Some time passes, and apparently (off camera) Andre at some point used the device himself. He can’t speak and he hides in his basement laboratory cloaked with a sheet over his face and leaving typed messages to his wife with instructions to find “the fly.” His son Phillippe has spotted an odd looking fly with a giant white head and since then, Helene has been searching for the obscure fly that might be able to save her husband. But time is running out as the longer he stays in his current form, the more he starts to lose his humanity. His cells and that of the fly have merged and so, when the sheet comes off, his terrible visage is revealed to be that of a giant fly!

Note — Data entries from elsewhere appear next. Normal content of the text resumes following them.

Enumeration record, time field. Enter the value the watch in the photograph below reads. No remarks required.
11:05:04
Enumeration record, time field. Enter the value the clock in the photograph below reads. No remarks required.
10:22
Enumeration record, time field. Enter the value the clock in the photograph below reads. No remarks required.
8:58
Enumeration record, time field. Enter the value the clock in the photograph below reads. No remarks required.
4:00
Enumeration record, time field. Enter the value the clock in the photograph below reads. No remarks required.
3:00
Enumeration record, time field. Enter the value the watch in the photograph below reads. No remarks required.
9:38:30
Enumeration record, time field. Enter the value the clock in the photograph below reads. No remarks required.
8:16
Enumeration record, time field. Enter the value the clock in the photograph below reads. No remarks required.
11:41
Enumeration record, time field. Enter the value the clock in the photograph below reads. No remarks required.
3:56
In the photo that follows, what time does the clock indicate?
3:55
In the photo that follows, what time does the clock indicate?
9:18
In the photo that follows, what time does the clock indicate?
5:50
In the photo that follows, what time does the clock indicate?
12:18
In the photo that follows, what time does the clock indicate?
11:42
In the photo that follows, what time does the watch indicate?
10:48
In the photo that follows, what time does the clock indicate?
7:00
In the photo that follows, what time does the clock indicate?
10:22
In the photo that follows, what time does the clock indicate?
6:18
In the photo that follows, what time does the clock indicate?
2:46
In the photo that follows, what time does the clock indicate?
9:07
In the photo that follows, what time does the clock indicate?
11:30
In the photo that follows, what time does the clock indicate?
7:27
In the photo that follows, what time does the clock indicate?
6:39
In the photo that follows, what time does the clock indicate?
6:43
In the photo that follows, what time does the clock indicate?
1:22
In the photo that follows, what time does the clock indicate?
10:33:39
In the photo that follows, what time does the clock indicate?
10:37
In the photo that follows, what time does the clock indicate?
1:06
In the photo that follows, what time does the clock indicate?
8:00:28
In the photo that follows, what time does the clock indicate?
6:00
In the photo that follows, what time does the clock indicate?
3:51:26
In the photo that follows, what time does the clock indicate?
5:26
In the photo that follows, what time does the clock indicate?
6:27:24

It’s a somewhat slow-paced movie, especially by today’s standard, but it’s just terrific and moved briskly enough for me. Only Andre’s left hand and head were changed into the features of a fly, so his reveal is one of the film’s most memorable moments. And then there’s one more shocker at the conclusion that shows us the attributes the fly inherited from its human counterpart!
One year later, a sequel THE RETURN OF THE FLY hit theaters taking place 15 years after the events of the original and following Andre’s son Phillipe (Brett Halsey), now fully grown up and on a quest to continue his father’s work, despite protests from his Uncle Francois (Vincent Price returning again!). The time jump is a bit jarring, but just as jarring is the color change. The original was presented in full color, whereas the sequel is presented in black and white, more than likely for budgetary reasons.
Phillipe brings on an assistant, Alan Hinds (David Frankham) to help him continue his father’s experiments in his old grandfather’s house. But Alan has ulterior motives and before you know it, history repeats itself – only this time Phillipe is knocked unconscious, put into the machine, and comes out the other end with his DNA combined with that of a fly! It’s a fun movie, and Price is great as usual (despite his limited screen time this go round), but it’s not nearly as strong as the original film. And the fly, himself, doesn’t look nearly as impressive. But as a double feature with the original, it plays very well.
At the moment, you can watch the original 1958 THE FLY on Netflix Instant. THE RETURN OF THE FLY is available from Scream Factory as part of their VINCENT PRICE COLLECTION Blu-Ray set, Volume II. And it looks absolutely flawless in high-def. There was a second sequel produced in 1965 titled THE CURSE OF THE FLY which goes even further down the family tree to continue the Delambre “curse,” but sadly this one doesn’t feature Vincent Price. At the moment, that 3rd chapter is only available in a DVD box set of THE FLY movies.